If you wish to do the x and y parts together, you could use the same formulas with your i and j unit vectors.

 

[rwisz]

To find the acceleration of the flying saucer, we can use the equation a = (vf - vi)/t, where vf is the final velocity, vi is the initial velocity, and t is the time elapsed. In this case, we have two different velocities, v1 and v2, and we know that the saucer is accelerating at a constant rate. This means that the change in velocity between v1 and v2 is due to the acceleration of the saucer.

To calculate the acceleration, we can use the equation a = (v2 - v1)/t. However, we do not have the time elapsed. In order to find the acceleration, we need to find the time elapsed between v1 and v2.

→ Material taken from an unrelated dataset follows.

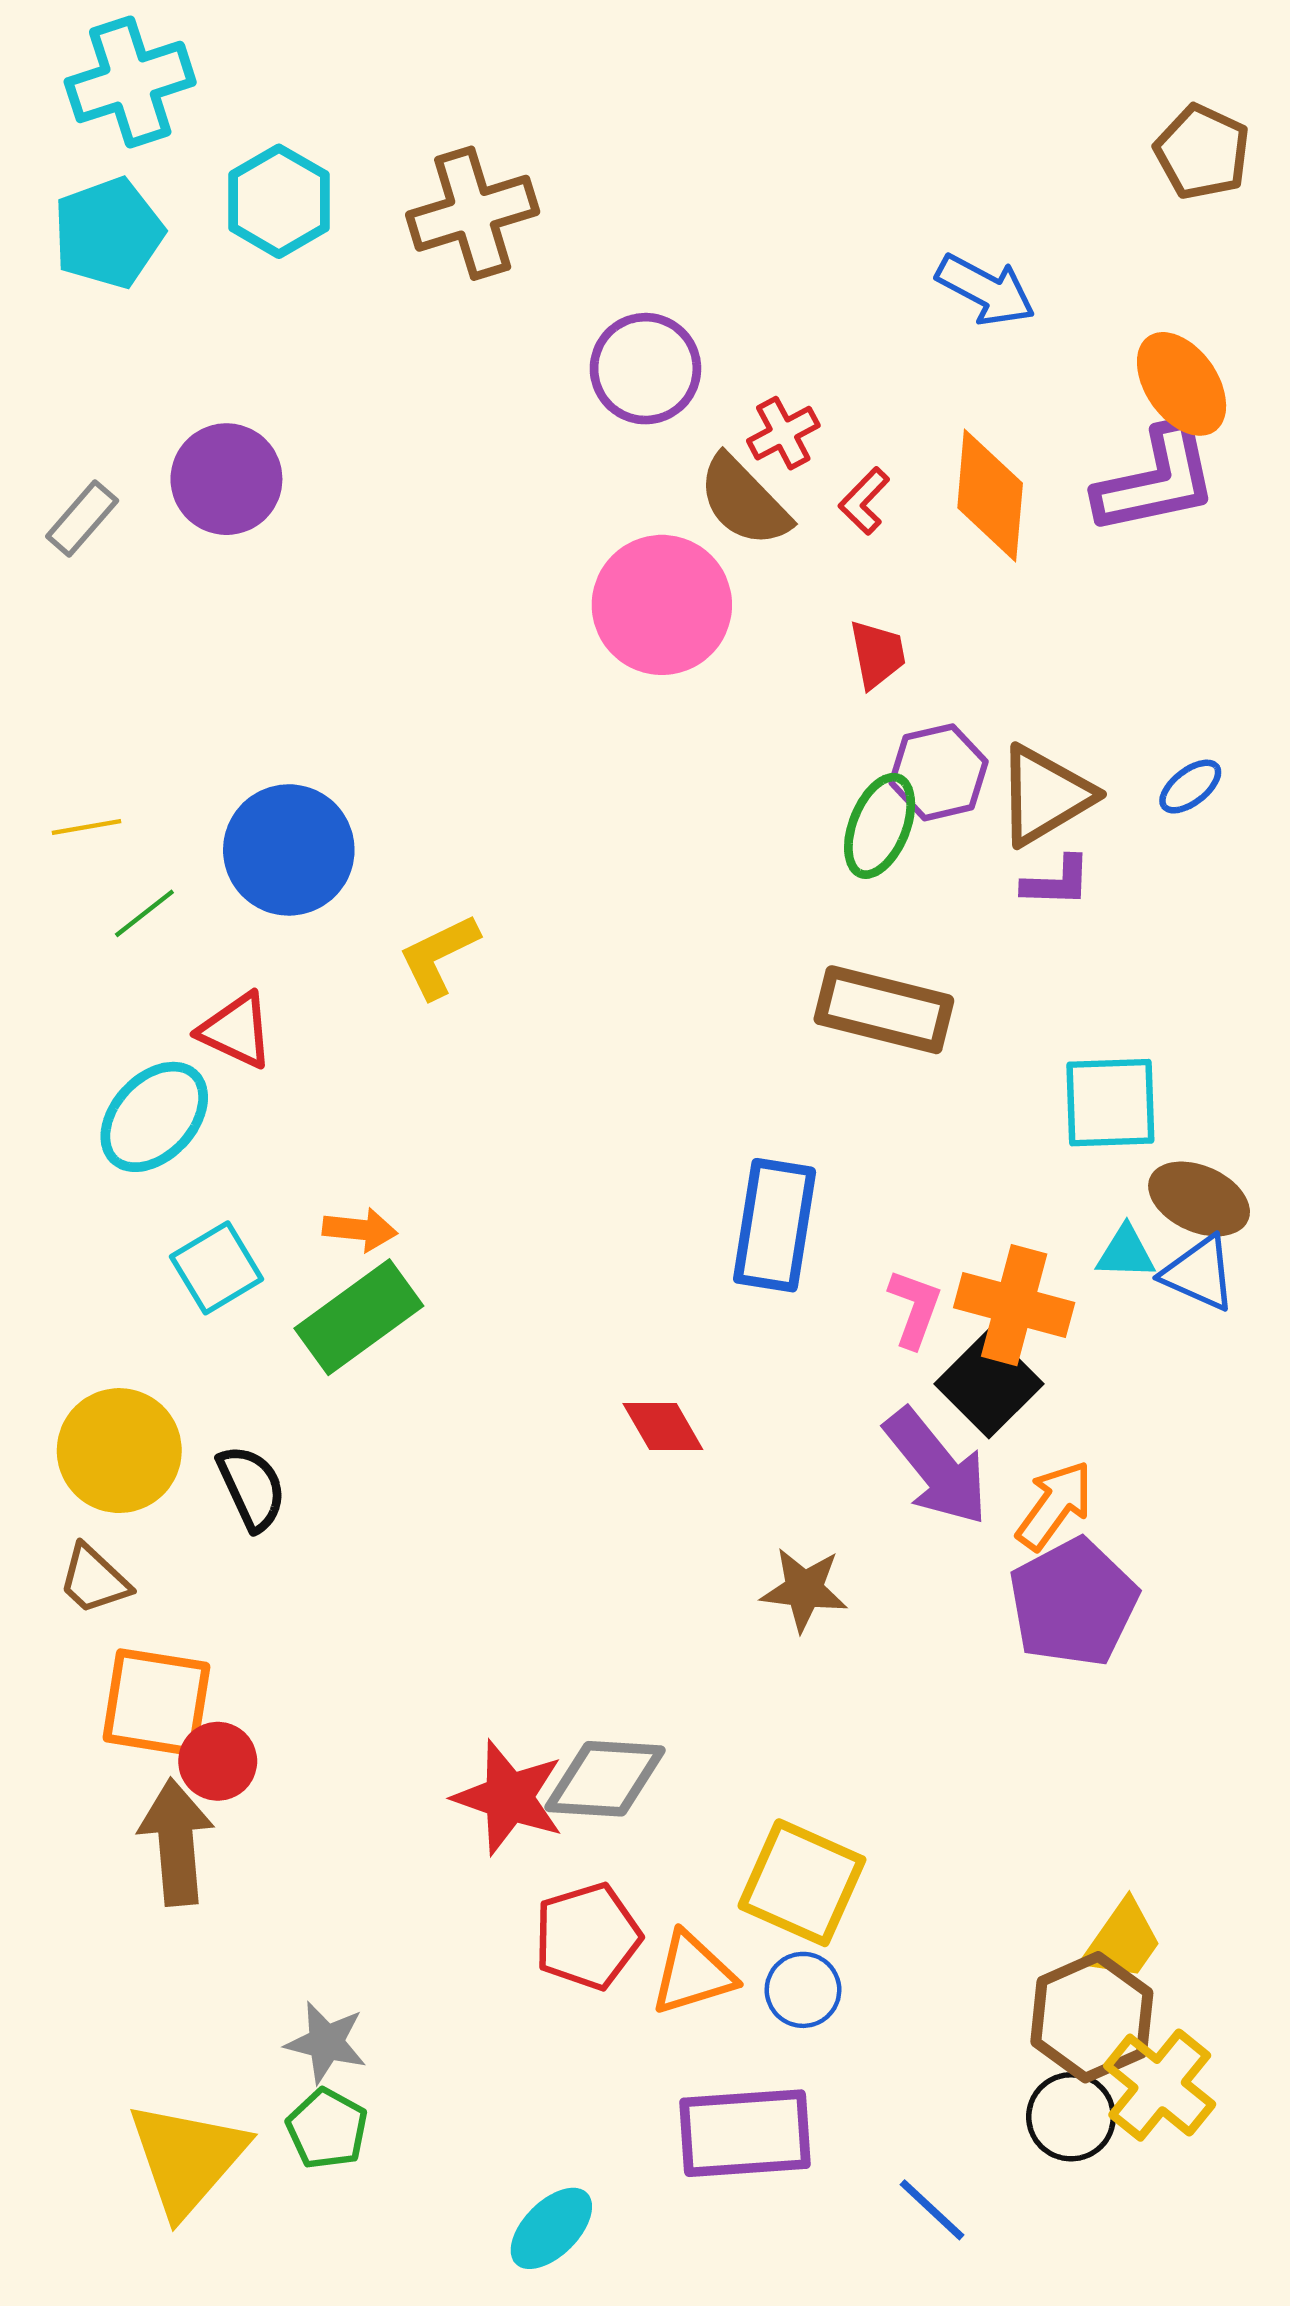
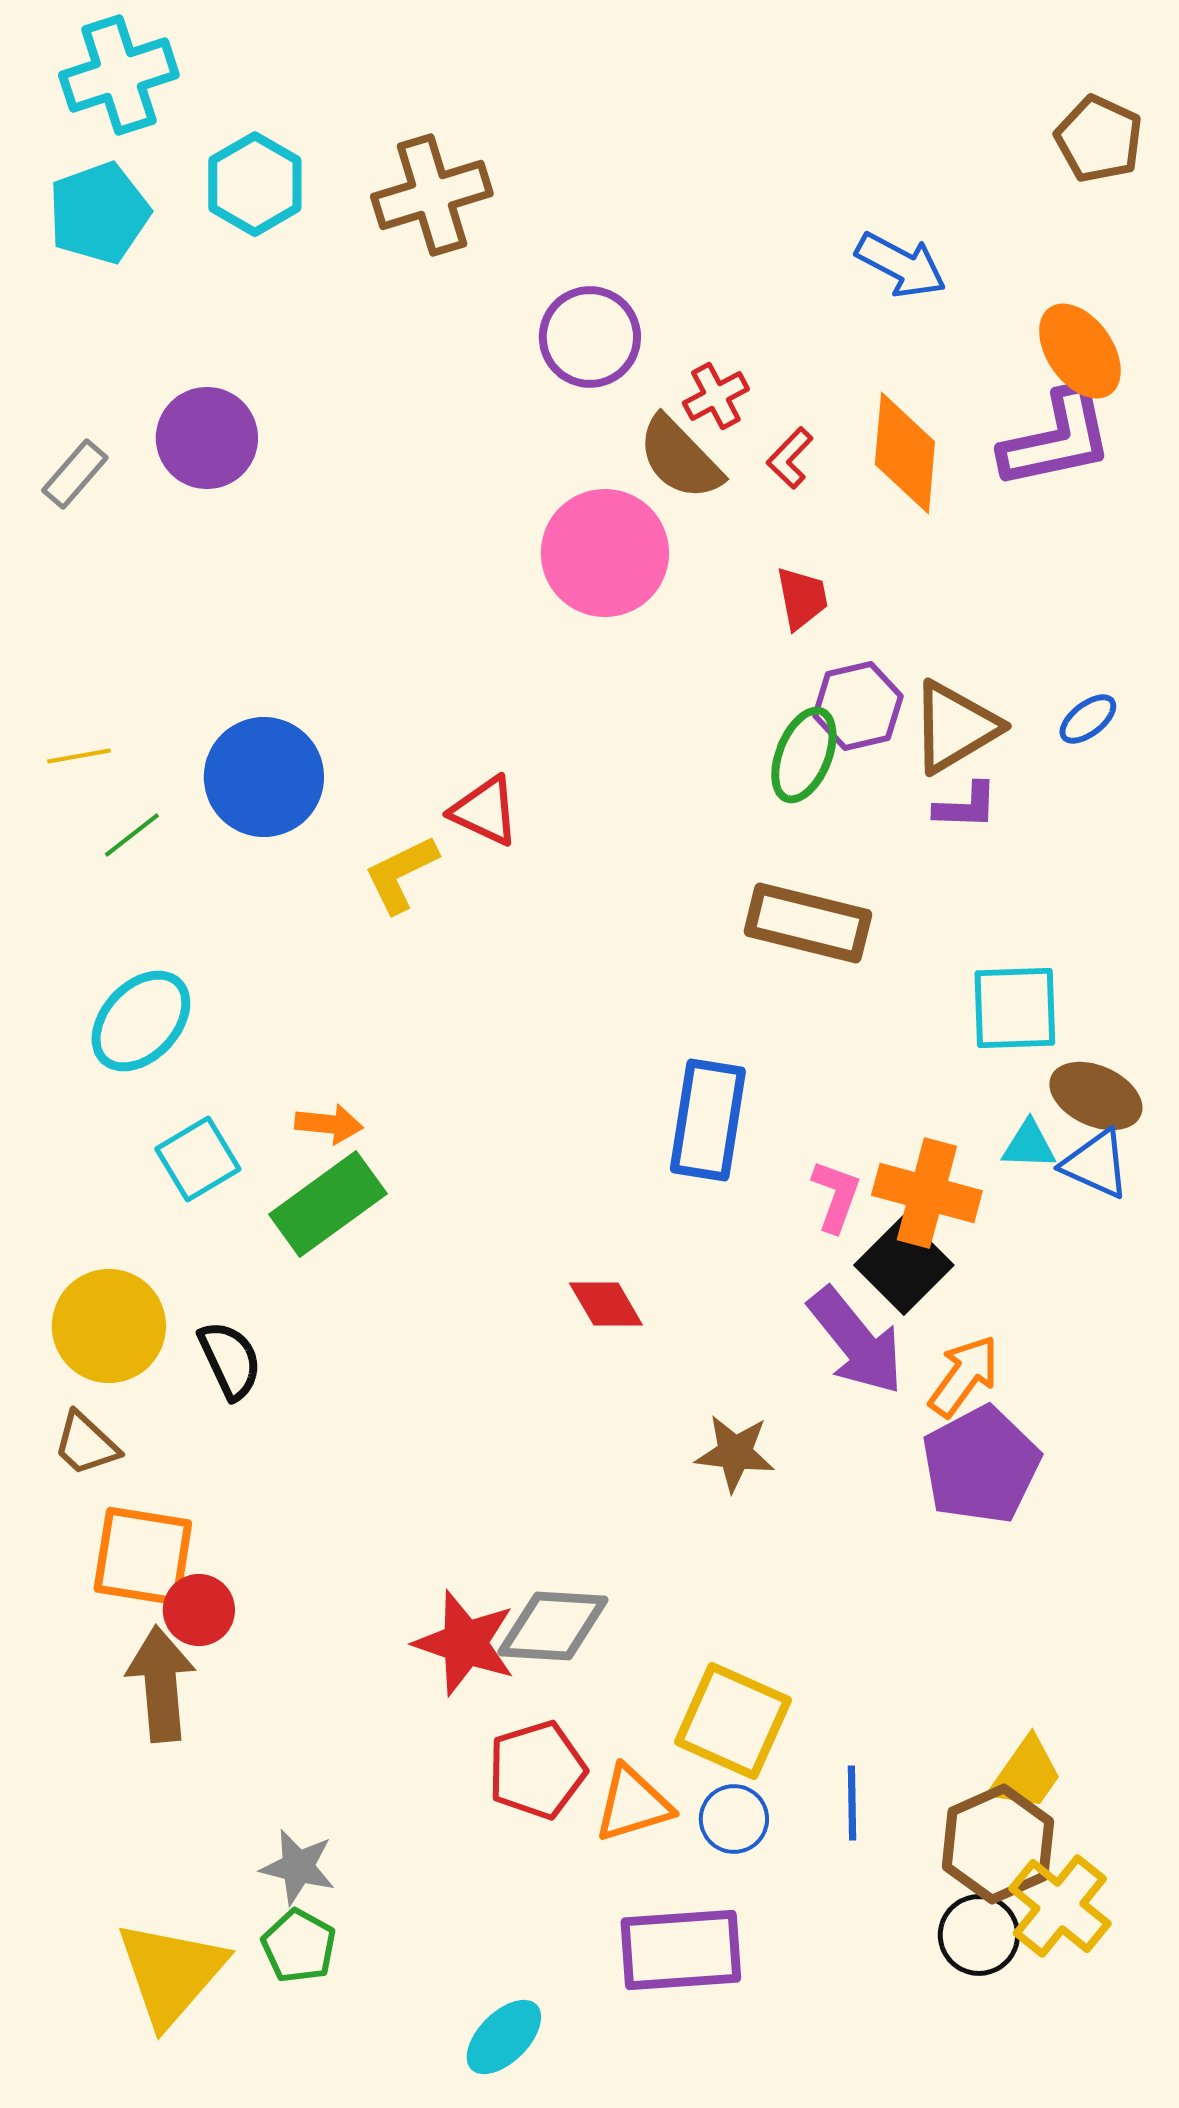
red triangle: (236, 1030) -> (485, 811), moved
blue line: (932, 2210) -> (852, 1803), moved, turned 46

To do this, we can use the fact that the saucer is accelerating at a constant rate. This means that the average velocity between v1 and v2 is equal to the average of v1 and v2. So, we can set up the equation (v1 + v2)/2 = (v2 - v1)/t and solve for t. This will give us the time elapsed between v1 and v2.

Once we have the time elapsed, we can plug it into our original equation a = (v2 - v1)/t to find the acceleration of the flying saucer.